One of the consistent themes of this blog is the very narrow slice of political discourse and information that the American Jewish leadership relies on in formulating its positions regarding the Israeli-Arab conflict. Many prominent analysts have noted that discourse is far more freewheeling in Israel than here; and that you can virtually be strung up as an anti-Semite for saying things heard and read almost daily in many of Israel’s major newspapers.
The deafening silence of the Conference of Presidents regarding the Hebron settler riots, which I noted in a post last week, provides an instructive example of this principle in operation. Marc Perelman wrote this week about the fact that the Conference’s Daily Alert, a compendium of news sources about the conflict, maintained full silence about the incident all of last week. Turns out, this was no accident because the Alert is prepared for the Conference by none other than Dore Gold’s Jerusalem Center for Public Affairs:
The contents of the Daily Alert are put together by…Dore Gold, a former foreign policy adviser to Likud leaders Ariel Sharon and Benjamin Netanyahu, who is running for prime minister in the February 10 elections. Left-leaning groups have for years complained that the digest consists mostly of right-leaning articles or opinion pieces, reflecting the conference’s political leanings.

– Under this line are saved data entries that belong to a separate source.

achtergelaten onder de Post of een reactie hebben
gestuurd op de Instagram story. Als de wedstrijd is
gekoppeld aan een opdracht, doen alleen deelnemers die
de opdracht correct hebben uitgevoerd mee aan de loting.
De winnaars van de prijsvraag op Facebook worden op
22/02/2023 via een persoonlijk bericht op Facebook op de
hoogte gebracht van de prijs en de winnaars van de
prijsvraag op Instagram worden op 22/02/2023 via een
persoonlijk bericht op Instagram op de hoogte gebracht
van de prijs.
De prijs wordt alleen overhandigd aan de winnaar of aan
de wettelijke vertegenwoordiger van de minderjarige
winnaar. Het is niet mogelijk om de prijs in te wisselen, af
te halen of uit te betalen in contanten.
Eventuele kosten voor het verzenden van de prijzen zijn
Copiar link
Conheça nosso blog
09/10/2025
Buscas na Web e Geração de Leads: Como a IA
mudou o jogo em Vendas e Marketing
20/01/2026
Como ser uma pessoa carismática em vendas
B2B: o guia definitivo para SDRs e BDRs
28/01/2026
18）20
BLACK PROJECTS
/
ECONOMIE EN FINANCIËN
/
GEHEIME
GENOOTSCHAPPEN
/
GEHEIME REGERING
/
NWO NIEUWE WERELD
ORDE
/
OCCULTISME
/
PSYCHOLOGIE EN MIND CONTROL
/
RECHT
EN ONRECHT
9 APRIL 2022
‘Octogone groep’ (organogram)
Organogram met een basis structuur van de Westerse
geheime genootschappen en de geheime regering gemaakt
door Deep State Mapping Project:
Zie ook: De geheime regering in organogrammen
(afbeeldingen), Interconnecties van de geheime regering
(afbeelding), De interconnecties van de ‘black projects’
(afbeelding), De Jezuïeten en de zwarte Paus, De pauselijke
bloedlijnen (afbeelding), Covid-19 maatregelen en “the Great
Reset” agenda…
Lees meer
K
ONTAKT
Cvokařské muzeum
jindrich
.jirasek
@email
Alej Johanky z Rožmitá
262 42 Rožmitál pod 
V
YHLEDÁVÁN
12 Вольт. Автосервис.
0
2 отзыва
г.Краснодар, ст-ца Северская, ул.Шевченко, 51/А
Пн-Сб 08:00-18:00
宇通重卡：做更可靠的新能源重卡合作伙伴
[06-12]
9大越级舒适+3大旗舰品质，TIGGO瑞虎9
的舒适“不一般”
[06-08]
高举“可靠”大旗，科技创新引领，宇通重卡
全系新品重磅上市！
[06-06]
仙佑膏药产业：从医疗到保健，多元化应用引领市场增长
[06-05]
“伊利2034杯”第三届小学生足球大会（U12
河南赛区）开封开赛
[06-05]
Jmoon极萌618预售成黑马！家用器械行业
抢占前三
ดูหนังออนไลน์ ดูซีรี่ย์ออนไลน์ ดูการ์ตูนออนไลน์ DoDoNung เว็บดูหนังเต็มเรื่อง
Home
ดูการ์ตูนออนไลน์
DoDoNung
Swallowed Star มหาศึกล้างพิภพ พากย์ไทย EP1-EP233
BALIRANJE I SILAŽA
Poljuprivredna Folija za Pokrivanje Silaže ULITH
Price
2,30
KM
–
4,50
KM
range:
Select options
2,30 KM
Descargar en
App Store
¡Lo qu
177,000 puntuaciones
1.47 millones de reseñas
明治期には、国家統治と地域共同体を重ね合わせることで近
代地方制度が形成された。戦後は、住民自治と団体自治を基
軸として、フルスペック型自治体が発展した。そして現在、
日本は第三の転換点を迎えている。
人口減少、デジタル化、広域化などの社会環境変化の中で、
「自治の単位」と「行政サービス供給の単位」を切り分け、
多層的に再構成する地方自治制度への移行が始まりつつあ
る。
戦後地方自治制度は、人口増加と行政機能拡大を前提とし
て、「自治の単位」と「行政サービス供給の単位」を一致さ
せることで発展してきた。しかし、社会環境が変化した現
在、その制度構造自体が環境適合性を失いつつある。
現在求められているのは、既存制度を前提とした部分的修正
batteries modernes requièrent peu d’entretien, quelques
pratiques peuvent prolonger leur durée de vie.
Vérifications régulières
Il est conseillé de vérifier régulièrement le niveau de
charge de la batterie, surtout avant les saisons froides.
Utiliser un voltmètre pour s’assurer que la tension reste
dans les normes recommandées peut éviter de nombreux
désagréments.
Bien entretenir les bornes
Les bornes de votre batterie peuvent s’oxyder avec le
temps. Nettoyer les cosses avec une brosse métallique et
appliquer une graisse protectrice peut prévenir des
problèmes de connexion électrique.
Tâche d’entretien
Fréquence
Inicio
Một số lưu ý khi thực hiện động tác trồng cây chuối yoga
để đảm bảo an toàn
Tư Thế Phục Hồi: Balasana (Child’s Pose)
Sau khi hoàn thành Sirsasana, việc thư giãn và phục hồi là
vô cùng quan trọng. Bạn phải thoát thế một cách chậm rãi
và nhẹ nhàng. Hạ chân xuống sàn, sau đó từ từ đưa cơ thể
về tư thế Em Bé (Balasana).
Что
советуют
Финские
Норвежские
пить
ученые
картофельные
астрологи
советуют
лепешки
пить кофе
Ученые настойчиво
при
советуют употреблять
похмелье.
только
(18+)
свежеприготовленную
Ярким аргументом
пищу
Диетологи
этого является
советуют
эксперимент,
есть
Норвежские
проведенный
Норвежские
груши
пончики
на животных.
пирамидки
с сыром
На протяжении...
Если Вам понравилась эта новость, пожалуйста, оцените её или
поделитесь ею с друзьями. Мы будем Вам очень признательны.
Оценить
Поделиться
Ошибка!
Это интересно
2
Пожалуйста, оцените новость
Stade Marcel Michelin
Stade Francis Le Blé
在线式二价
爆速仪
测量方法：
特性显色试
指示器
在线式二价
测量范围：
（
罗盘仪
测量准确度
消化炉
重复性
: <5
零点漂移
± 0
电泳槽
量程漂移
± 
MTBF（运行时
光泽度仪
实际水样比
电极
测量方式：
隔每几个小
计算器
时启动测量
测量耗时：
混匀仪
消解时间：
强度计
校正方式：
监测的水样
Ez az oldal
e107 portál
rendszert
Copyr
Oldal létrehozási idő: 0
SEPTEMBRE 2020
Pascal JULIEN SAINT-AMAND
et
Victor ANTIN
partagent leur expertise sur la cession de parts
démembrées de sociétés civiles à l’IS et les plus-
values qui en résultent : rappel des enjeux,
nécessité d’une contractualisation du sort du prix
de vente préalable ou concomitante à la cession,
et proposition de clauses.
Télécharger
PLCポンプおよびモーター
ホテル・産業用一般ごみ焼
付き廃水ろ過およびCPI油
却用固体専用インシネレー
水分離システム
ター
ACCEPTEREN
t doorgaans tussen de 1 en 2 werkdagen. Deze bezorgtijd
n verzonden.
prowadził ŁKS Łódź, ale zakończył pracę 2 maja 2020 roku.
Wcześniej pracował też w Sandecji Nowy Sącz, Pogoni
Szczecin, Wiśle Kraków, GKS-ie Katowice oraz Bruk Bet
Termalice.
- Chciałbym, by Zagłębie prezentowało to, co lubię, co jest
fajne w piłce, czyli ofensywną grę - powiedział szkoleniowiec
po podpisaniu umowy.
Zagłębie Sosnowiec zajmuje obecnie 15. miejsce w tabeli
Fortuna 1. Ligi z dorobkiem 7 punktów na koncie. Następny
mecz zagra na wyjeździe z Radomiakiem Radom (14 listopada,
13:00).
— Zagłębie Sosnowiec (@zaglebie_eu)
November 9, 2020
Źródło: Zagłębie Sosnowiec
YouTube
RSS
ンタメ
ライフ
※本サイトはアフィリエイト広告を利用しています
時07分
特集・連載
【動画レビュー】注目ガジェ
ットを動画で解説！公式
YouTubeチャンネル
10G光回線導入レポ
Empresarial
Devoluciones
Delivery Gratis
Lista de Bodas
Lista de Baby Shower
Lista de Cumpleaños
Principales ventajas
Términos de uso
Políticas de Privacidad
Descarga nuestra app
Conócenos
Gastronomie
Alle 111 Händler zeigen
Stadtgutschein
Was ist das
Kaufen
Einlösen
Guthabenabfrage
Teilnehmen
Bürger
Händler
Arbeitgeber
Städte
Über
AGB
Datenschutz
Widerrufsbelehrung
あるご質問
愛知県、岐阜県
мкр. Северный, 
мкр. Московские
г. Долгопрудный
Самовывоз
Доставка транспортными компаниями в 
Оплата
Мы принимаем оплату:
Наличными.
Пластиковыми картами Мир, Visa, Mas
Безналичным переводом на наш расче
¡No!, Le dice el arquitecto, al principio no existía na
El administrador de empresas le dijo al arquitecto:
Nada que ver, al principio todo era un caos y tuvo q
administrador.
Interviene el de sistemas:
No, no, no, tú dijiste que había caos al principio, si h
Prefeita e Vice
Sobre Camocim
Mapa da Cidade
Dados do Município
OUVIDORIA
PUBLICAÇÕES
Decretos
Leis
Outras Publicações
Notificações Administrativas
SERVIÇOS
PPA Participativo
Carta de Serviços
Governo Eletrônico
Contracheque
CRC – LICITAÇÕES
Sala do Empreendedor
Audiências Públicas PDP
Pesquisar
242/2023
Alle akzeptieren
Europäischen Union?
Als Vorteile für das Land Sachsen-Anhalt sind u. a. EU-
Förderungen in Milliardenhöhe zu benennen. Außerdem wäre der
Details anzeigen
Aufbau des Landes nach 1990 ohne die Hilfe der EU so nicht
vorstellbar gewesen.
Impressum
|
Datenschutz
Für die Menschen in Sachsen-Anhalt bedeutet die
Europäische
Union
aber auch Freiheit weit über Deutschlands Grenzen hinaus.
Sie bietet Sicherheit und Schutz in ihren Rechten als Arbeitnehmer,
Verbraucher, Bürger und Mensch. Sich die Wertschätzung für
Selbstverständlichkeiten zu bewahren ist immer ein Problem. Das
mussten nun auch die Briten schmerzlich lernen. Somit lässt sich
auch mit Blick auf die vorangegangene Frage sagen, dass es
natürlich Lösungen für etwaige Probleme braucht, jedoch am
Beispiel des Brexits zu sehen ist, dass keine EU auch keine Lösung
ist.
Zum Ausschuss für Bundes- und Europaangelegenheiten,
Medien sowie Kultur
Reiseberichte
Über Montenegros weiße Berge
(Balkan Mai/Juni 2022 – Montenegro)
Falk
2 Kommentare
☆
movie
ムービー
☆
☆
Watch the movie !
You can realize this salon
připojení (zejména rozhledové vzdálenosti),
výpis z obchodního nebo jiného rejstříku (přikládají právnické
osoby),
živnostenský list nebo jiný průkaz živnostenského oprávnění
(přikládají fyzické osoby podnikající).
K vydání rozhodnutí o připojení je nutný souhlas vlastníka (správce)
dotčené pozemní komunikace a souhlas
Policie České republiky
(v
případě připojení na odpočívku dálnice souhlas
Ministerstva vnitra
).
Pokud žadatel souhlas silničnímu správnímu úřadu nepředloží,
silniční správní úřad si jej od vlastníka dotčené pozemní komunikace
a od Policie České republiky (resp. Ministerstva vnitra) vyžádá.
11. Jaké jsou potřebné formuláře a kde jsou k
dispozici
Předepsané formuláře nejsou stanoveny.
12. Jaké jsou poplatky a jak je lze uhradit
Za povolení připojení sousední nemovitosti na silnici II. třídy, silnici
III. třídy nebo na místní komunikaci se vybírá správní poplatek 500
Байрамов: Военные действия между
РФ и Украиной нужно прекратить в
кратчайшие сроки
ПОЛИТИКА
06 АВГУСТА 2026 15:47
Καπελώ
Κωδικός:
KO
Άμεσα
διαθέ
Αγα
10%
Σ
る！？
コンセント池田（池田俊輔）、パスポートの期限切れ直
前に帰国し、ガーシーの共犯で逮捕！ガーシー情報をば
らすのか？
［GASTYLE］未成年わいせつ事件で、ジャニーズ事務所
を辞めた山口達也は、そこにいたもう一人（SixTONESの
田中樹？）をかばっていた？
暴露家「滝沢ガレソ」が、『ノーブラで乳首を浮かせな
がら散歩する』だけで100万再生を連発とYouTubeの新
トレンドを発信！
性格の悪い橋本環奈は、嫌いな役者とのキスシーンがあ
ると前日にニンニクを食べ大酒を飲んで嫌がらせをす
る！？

Gold, who was appointed by Netanyahu as Israel’s ambassador to the United Nations in 1997 and attended a meeting in July between the Likud leader and Barack Obama in Israel, told the Forward that he did not have any formal tie to the Netanyahu campaign. “If I am called in for a meeting I will go but I am not on staff and I’m not paid,” he said on the phone from Jerusalem, adding that his center hosted meetings for political leaders from all stripes. “Obviously everybody comes from somewhere but I am first and foremost a scholar.”
Anyone who has read anything written by Dore Gold knows that he is first and foremost a partisan ideologue. He’s a scholar in the same sense that Daniel Pipes is a scholar, which is not at all.
Here’s Gold’s hollow explanation for omission of Hebron from the Alert:
….Gold…stressed that the Daily Alert was meant to cover issues pertaining to the relationship between Israel and the world and avoid Israeli domestic issues. “We don’t want to get drawn into Israeli internal disputes and the Hebron incidents were very controversial here,” he said.
[Actually,]…Daily Alert articles do…sometimes touch upon internal Israeli topics and often feature stories about Palestinian violence against Israelis. On December 5, two days after the Hebron incidents, the Daily Alert included a small news item from Ynet…about an Israeli woman and her two-month-old daughter being lightly injured by rock-throwing Palestinians near the West Bank town of Nablus…
Gold admitted that given the international repercussions of the Hebron incidents, “in hindsight, we probably should have included a factual story about it.”
The Conference is a consortium of the major national Jewish organizations (though it does not include a number of significant left-leaning ones) and as such, claims it has no particular ideological perspective. As Gold is one of Bibi Netanyahu’s most senior political operatives and Bibi is in the thick of a political campaign, all this raises the question of the propriety of a major, supposedly non-partisan American Jewish group, receiving news briefings every day from Dore Gold.
What does the Conference think Gold’s going to give its members? An unbiased political helping of Israeli political news? If that were the case, the Alert would’ve at least made mention of Hebron. The fact that it didn’t until after the Forward and Jerusalem Post articles both slammed its omission speaks volumes. The Conference, like Aipac, is the heartland of Likudist thinking in the American Jewish community.
I can understand why dovish groups like Peace Now and the Reform movement continue to be involved with both groups. But doesn’t there come a time when the affiliation becomes so noxious that drastic measures are required to either reform the beast from within or withdraw from it and start something new that is more democratic, more representative, while at the same time including an umbrella of mainstream Jewish groups.
Doug Bloomfield also wrote much earlier about this general problem of the Daily Alert’s omission of information that goes against the grain of a rightist Israeli nationalist political perspective. He quotes a telling comment by Ori Nir:
“American Jews simply don’t know about [the growing problem of Jewish terrorism]; they don’t read about it in their Jewish media, not in the Daily Alert…and they don’t hear about it from the leading Jewish organizations,” said Ori Nir, spokesman for Americans for Peace Now.